**HOW TO COMPLETE THIS TASK**
Scan the material that follows for lines with "Israel". Answer with how many there are, nothing else.

━━━━

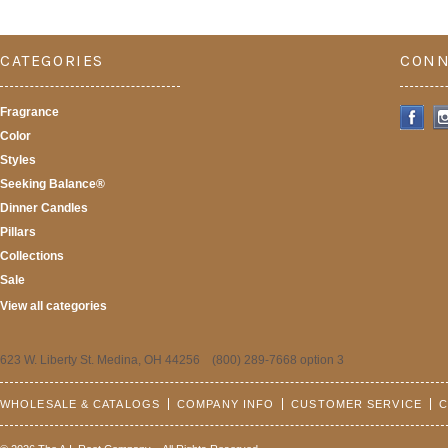
CATEGORIES
CONN
Fragrance
Color
Styles
Seeking Balance®
Dinner Candles
Pillars
Collections
Sale
View all categories
623 W. Liberty St. Medina, OH 44256 (800) 289-7668 option 3
WHOLESALE & CATALOGS
COMPANY INFO
CUSTOMER SERVICE
C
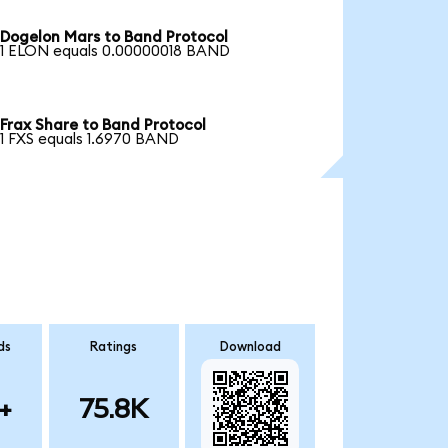
Dogelon Mars to Band Protocol
1 ELON equals 0.00000018 BAND
Frax Share to Band Protocol
1 FXS equals 1.6970 BAND
ds
Ratings
Download
+
75.8K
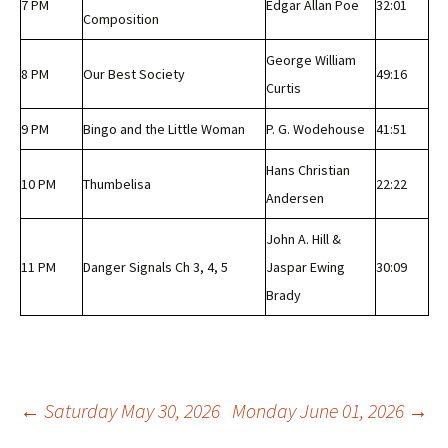
7 PM
Edgar Allan Poe
32:01
Composition
George William
8 PM
Our Best Society
49:16
Curtis
9 PM
Bingo and the Little Woman
P. G. Wodehouse
41:51
Hans Christian
10 PM
Thumbelisa
22:22
Andersen
John A. Hill &
11 PM
Danger Signals Ch 3, 4, 5
Jaspar Ewing
30:09
Brady
Post
←
Saturday May 30, 2026
Monday June 01, 2026
→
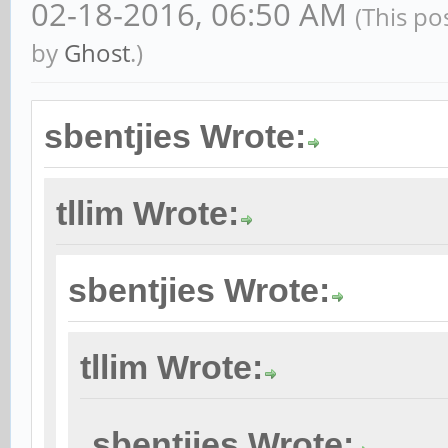
02-18-2016, 06:50 AM
(This po
by
Ghost
.)
sbentjies Wrote:
tllim Wrote:
sbentjies Wrote:
tllim Wrote:
sbentjies Wrote:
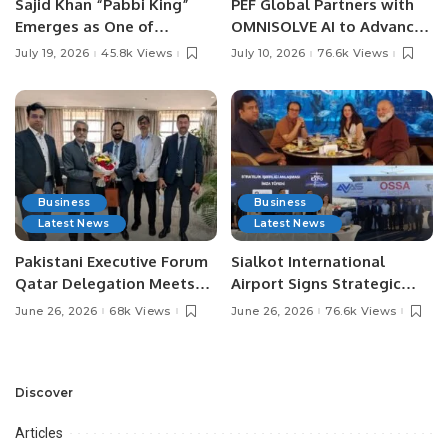
Sajid Khan “Pabbi King”
PEF Global Partners with
Emerges as One of
OMNISOLVE AI to Advance
Pakistan’s Leading Social
Digital Agriculture in
July 19, 2026
45.8k Views
July 10, 2026
76.6k Views
Media Influencers.
Pakistan.
Business
Business
Latest News
Latest News
Pakistani Executive Forum
Sialkot International
Qatar Delegation Meets
Airport Signs Strategic
Pakistan’s Ambassador to
MOU with Qapsis Aviation
June 26, 2026
68k Views
June 26, 2026
76.6k Views
Discuss Community
Türkiye to Modernize
Development and
Aviation Infrastructure.
Professional
Opportunities.
Discover
Articles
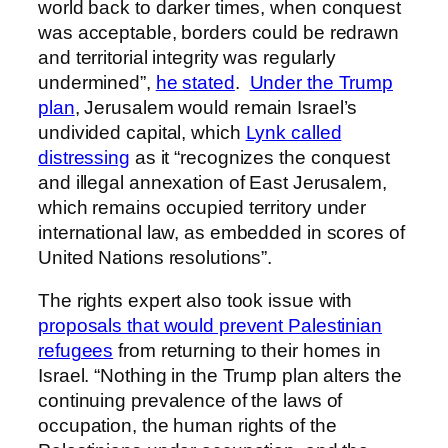
world back to darker times, when conquest
was acceptable, borders could be redrawn
and territorial integrity was regularly
undermined”,
he stated
.
Under the Trump
plan
, Jerusalem would remain Israel’s
undivided capital, which
Lynk called
distressing
as it “recognizes the conquest
and illegal annexation of East Jerusalem,
which remains occupied territory under
international law, as embedded in scores of
United Nations resolutions”.
The rights expert also took issue with
proposals that would prevent Palestinian
refugees
from returning to their homes in
Israel. “Nothing in the Trump plan alters the
continuing prevalence of the laws of
occupation, the human rights of the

━━━━

**OUTPUT**
2